Es ist vermutlich richtig an zu nehmen, dass Soziologie nicht einfach nur (sehr) angewandte Teilchenphysik ist. Ob allerdings die spezifischen Vorstellungen, die wir Physiker davon haben, wie aus wenigen Teilchen und einfachen Naturgesetzen neue Quasiteilchen und effektive Gesetze „emergieren“, dort anwendbar sind, wage ich doch sehr zu bezweifeln.
Nichtsdestotrotz ist die Vorstellung „more is different“ sicherlich im Allgemeinen ausgesprochen hilfreich: Nur weil ich weiß, wie sich einige wenige Objekte verhalten, verstehe ich noch nicht die Welt. Und trotzdem ist es wichtig, die Welt des Mikroskopischen zu verstehen und herauszufinden, WIE daraus die Komplexität um uns herum entsteht. Und da gibt es noch viel zu entdecken!

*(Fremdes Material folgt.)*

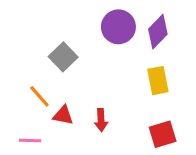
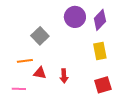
orange line: (39, 96) -> (25, 61), turned -56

Literaturhinweis: Wer mehr über Phil Anderson und sein Leben erfahren möchte, dem kann ich das Buch „A Mind Over Matter“ von Andrew Zangwill sehr empfehlen. Neben der Biographie eines der wichtigsten theoretischen Physiker des letzten Jahrhunderts bekommt man eine Übersicht über die Forschungslandschaft (insbesondere der USA) und die (wissenschafts-)politischen Umstände in der zweiten Hälfte des 20. Jahrhunderts geboten. Sehr, sehr lesenswert, nicht nur für Festkörperphysiker*innen!